7. What is required under the aforesaid provision is that the Chief Officer had to issue a written notice requiring such person to stop construction and to alter or demolish any construction already made as specified in the notice. The said provision does not prescribe any period of time to be given for demolition in the notice itself. What the provision lays down is that if there is non-compliance to the notice within a period of fifteen days from the service of such notice, the Chief Office himself can get the demolition work done and recover the expenses incurred in that behalf from the person concerned as if the said amount was due on account of property tax. In this case the notice was served in April 1983. The Municipal Council had not, though empowered, under taken the demolition itself even after the expiry of 15 days but filed a complaint in the Magistrate's Court as late as on 25th August 1983. It is not understood why the Respondent-Municipal Council did not take action of demolition though empowered under the above provisions but only prosecuted the petitioner and it was ultimately the trial Magistrate who ordered the demolition after holding the petitioner guilty of the aforesaid offence. The time for 15 days is prescribed for taking action by the Municipal Council itself after the service of the notice. In other words no action can be taken by the Municipal Council in default of the compliance of the notice except after expiry of 15 days. In that view of the matter the notice of five days issued by the Council cannot be invalidated as no action of demolition was undertaken by the Municipal even after the expiry of 15 days and the prosecution was lodged much after expiry of 15 days period. There is, therefore, absolutely no substance in this second contention raised on behalf of the petitioner.

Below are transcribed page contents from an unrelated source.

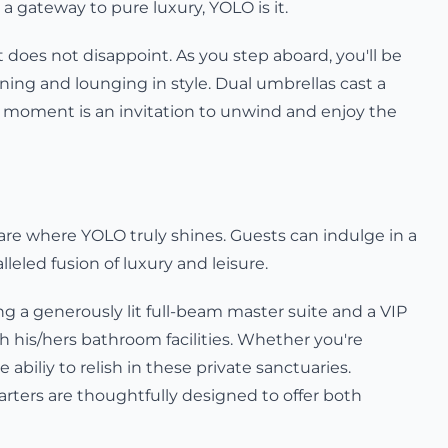
 gateway to pure luxury, YOLO is it.
 does not disappoint. As you step aboard, you'll be
dining and lounging in style. Dual umbrellas cast a
y moment is an invitation to unwind and enjoy the
re where YOLO truly shines. Guests can indulge in a
leled fusion of luxury and leisure.
g a generously lit full-beam master suite and a VIP
h his/hers bathroom facilities. Whether you're
e abiliy to relish in these private sanctuaries.
rters are thoughtfully designed to offer both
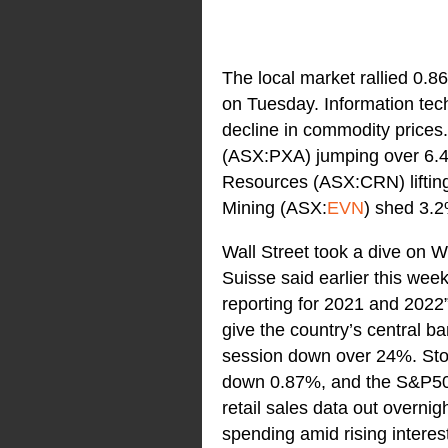
The local market rallied 0.8
on Tuesday. Information tech
decline in commodity prices
(ASX:PXA) jumping over 6.4
Resources (ASX:CRN) liftin
Mining (ASX:
EVN
) shed 3.
Wall Street took a dive on 
Suisse said earlier this week
reporting for 2021 and 2022”
give the country’s central b
session down over 24%. Sto
down 0.87%, and the S&P500
retail sales data out overn
spending amid rising interes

8. Thirdly it was contended that the sanction of the President of the Municipal Council ought to have been obtained under Section 296 of the above Act. Section 296 of the Municipalities Act requires the sanction of the President only in cases filed under Section 176(7) read with sub-sections (8) and (9) of Section 189. No sanction is required in case the person is sought to be prosecuted under sub-sections (8) and (9) of Section 189 only, without the aid of Section 176(7) as in the present case. Mr. Patil, therefore, fairly did not press this point.

9. Lastly the contention that the provisions of Section 189 do not apply to temporary construction is, apparently, untenable as the said provisions are not confined to permanent structure.

10. In view of the above there is no substance in this revision application which must fail. Mr. Patil, however, as a last resort submitted that the liberty may be give to the petitioner for applying for regularization of the construction. The structure itself is according to the petitioner, a temporary one and therefore, there is no question of giving post facto sanction for construction. It goes without saying that no one can prevent the petitioner from applying for regularization or for construction of new structure and the Municipal Council shall deal with such application strictly in accordance with law.

11. In the result the revision application is dismissed and the rule is discharged and the interme order granted by this Court earlier in terms of prayer clause (b) shall stand vacated.